Confessions of a Grumpy Geezer

Why your appeals to donors over 60
could be turning them off

“Hi! How are you guys doing tonight? Staying cool? D’ya have a chance to watch the game today? Oh, just chillin’ with the family? That’s great. You’re looking good! By the way, I’m Todd. I’ll be serving you tonight. So hey, you look like you might be thirsty. How about some drinks to start off?”

You could walk into nearly any restaurant in America and hear this type of rap before you order. It’s a nice, congenial way for servers to loosen up their customers. But for people of a certain age (like me), it’s grating.

Why?

It’s too informal. We like a certain decorum when we meet people for the first time. And we remember when “servers” were expected to remain invisible—except when their presence was needed. You can still find that approach in fancy restaurants, but it’s largely a lost art.

Nowadays, that kind of informality shows up in a lot of communications—especially emails. I’m often addressed as “Bill” by people I’ve never met—which would have been a faux pas just a few years ago.

I’m used to it by now. I even do it myself. “Dear Mr. Davis” just sounds so … old-fashioned.

But “Hey, Bill?”

Too casual. Like kissing on the first date. (Well, not quite, but you get the point.)

As you’ve noticed, there’s a generation gap here. Communicators are often much younger than the people they’re trying to reach. So they don’t always realize how they’re being perceived.

In the nonprofit world, the most reliable donors tend to be part of the “silent generation”—folks who came of age in the conservative 1950s. But they’re gradually being supplanted by baby boomers—people born between 1946 and 1964.

Boomers inaugurated the casual style in American culture. (Think blue jeans, baseball caps, slang, rock and roll, etc.) It was all part of our rebellion against the stuffy environment we saw around us. But we still have memories of a more formal time. When I was growing up, we would always dress up to go out to eat. Or to get on an airplane. No one would dare show up at a wedding or funeral without formal attire. I never once saw my dad in blue jeans, much less a T-shirt.  We addressed adults respectfully, with formal titles. We used profanity among ourselves—but never around our elders.

So we can find today’s radical informality a little jarring.

Here’s another shocking truth—we all get more stodgy as we age! So don’t be surprised if your mature prospects are a tad grumpy.

One more thing you should know about us geezers: We’ve already heard every sales pitch known to man. Many of us have even been conned a few times by affable smooth-talkers. So we’re naturally wary—especially of people who are too friendly right away.

Whether you’re communicating digitally, through direct mail, or even by phone—here are five ways to smooth your path with the older set:

  1. Introduce yourself

That doesn’t mean, “Hey, Bill. Jane here. I wanted to talk with you about your home’s equity.” (I received just this type of phone pitch several times lately. Needless to say, it didn’t work well.)
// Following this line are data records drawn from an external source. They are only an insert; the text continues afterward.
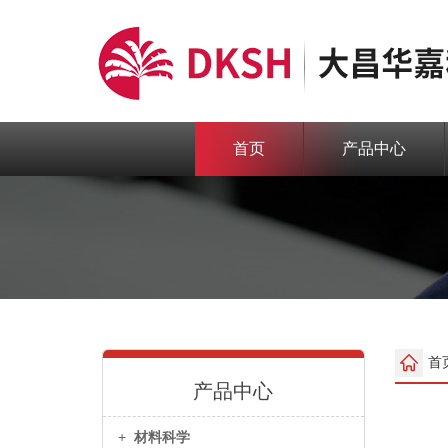
首页
产品中心
首
产品中心
+
材料科学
Excuse me? Jane who? What company are you with? That poor salesperson lost me before she had a chance.

The same rule applies to digital communications. If I visit your website, chances are I just want to find out who you are. Your full-screen images and dramatic headlines may be impressive. But don’t make me search all over to find your hidden “About us” page. Why are you hiding that?

A page dedicated to your leadership team is nice. But how about a physical address too? What are you, just a virtual company operating out of a basement?

These things matter—to us old-timers.

  1. Mind your manners

A little arms-length formality won’t hurt. Don’t insult a prospect by getting too casual right away. And never imply that she’s ignorant, out of touch, or behind the times—even if it’s true. Imagine you’re speaking with your grandmother (or someone else you deeply respect).

  1. Think linear

We didn’t grow up with Twitter, MTV or video games. Some of us even read books! That means we appreciate complete narratives that make sense. We’re as susceptible as anyone to the power of images and emotional appeals. But we’ll relate best to your pitch if it’s laid out in an orderly way that addresses our questions.

  1. Get an editor

The sad truth is, many smart young communicators today are deficient in basic grammar. And we geezers tend to notice that. You’ll undermine your own credibility if your text is riddled with poor usage and misspellings (the ones spell-check doesn’t catch).

  1. Use large fonts

Thank goodness, most current web design leans toward big fonts, big images—big everything.  But your direct mail pieces could be losing their effectiveness if you’re cramming in too much copy. You’ll inevitably resort to smaller fonts. And some of your prospects won’t read your pieces—because they can’t!

All that work, thrown into the trash.

Instead, say less. But say it bigger.

Remember these things as you reach out to your mature prospects. And watch your response rates rise.